Ruth Matar, Women in Green, writes:
The following was sent to me by Gilbert Simons from his as yet unpublished book on this subject.
"How did this artificial Arab country of Palestine come into being? Ahmed Shuqairy, a lawyer, created it out of thin air, at the bequest of Egyptian President Gamal Abdel Nasser. From his pen came the Palestine National Covenant, a historical revisionist document creating a mythical state, concurrently eliminating Israel from the history books. He then created an organization, The Palestine Liberation Organization (the PLO), to destroy the reborn state of Israel, while 'liberating' his fictitious Arab Palestinian state, a circular tour de force. Nasser appointed him the PLO's first Chairman. No 'Palestinians' were involved.
"In his memoirs, Shuqairy reminisces: 'Firstly, I started by laying down the Palestinian entity on paper, like the engineer who traces the plan of a building with all of its foundations, details and measurements. I wrote, altered, erased and changed the order of the articles until I formulated the 'National Covenant' and the 'Fundamental Law' of the Palestine Liberation Organization.' (From the Summit to Defeat, with the Kings and the Presidents). Ahmed Shuqairy himself acknowledged before the Security Council: 'It is common knowledge that Palestine is nothing but southern Syria' [which itself was not a nation, but a province of the Ottoman Empire for about 700 years until the Empire was carved up by the victorious Allies in 1918].
"PLO Claim: Ahmed Shuqairy, the author of The PLO Covenant or Charter, set down in Article 4: 'The Palestinian personality is an innate, persistent characteristic that does not disappear, and it is transferred from father to son....,' Article 7 reads: 'The Palestinian affiliation and the material, spiritual and historical tie with Palestine are permanent realities.' But then, Shuqairy ran into a problem. Creating a Palestinian identity on paper was one thing, but getting Arabs to behave as if it was real was another. Arabs had to be taught these 'innate characteristics,' an oxymoron. Blithely ignoring the contradiction, in the same Article 7, quoted above, Shuqairy added: 'The upbringing of the Palestinian individual in an Arab and revolutionary fashion, the undertaking of all means of forging consciousness and training the Palestinian, in order to acquaint him profoundly with his homeland, spiritually and materially, and preparing him for the conflict and armed struggle, as well as for the sacrifice of his property and life to restore his homeland, until the liberation - all this is a national duty.'
"Another contradiction which did not bother Shuqairy was to claim that the Arabs of the area were uniquely 'Palestinians,' while simultaneously asserting that 'The Palestinian people are a part of the Arab Nation,' (Article 1), thus no different from the Arabs of the Middle East and North Africa, which of course is a fact."

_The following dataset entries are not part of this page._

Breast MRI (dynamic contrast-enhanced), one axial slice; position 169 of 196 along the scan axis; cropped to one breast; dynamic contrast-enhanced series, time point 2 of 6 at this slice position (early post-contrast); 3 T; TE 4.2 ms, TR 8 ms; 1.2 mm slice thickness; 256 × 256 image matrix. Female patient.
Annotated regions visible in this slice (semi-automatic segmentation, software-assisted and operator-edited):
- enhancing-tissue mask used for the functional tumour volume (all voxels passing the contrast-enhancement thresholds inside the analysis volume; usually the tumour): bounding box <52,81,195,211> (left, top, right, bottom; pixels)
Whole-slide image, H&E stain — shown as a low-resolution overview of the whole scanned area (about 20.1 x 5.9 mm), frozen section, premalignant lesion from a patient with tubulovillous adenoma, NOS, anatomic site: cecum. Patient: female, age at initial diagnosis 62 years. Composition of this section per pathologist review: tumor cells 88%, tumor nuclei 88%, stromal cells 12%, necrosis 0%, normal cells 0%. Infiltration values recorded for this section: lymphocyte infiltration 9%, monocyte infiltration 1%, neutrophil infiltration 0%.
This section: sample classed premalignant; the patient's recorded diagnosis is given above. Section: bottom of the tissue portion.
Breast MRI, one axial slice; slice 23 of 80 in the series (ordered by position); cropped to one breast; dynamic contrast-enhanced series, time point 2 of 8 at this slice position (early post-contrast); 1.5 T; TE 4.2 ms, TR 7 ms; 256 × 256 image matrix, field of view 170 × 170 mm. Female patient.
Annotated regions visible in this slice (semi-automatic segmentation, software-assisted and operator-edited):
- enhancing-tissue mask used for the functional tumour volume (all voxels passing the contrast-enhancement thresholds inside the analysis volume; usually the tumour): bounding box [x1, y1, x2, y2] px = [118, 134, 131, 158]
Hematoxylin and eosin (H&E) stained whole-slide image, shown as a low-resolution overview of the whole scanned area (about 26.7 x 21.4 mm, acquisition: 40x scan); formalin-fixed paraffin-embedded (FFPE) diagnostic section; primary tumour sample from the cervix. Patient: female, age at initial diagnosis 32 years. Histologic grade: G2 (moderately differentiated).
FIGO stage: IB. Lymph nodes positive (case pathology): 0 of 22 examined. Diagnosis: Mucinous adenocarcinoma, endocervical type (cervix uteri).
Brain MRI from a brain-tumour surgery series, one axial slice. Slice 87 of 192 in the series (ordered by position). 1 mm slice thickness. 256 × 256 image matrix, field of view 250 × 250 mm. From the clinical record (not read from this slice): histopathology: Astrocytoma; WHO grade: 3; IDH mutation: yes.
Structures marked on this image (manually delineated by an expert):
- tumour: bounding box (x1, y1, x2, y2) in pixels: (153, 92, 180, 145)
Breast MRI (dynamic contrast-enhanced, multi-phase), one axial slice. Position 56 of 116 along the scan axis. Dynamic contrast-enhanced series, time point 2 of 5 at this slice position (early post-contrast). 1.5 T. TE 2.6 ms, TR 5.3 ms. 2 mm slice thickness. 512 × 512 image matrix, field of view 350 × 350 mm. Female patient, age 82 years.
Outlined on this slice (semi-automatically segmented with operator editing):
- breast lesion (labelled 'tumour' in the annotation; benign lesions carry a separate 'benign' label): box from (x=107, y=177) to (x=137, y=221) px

There has never been a distinct-Arab Palestinian culture, literature, dialect or national consciousness. Zuhayer Muhsin, head of Sa'iqa [sub-group of the PLO], in an interview with James Dorsey for Trouw, 31 March 1977 put the whole matter in perspective, admitting: "It is only for political reasons that we carefully underline our Palestinian identity, because it is in the interest of the Arabs to encourage a separate Palestinian identity in contrast to Zionism. Yes, the existence of a separate Palestinian identity is there only for tactical reasons. The establishment of a Palestinian state is a new expedient to continue the fight against Zionism and for Arab unity."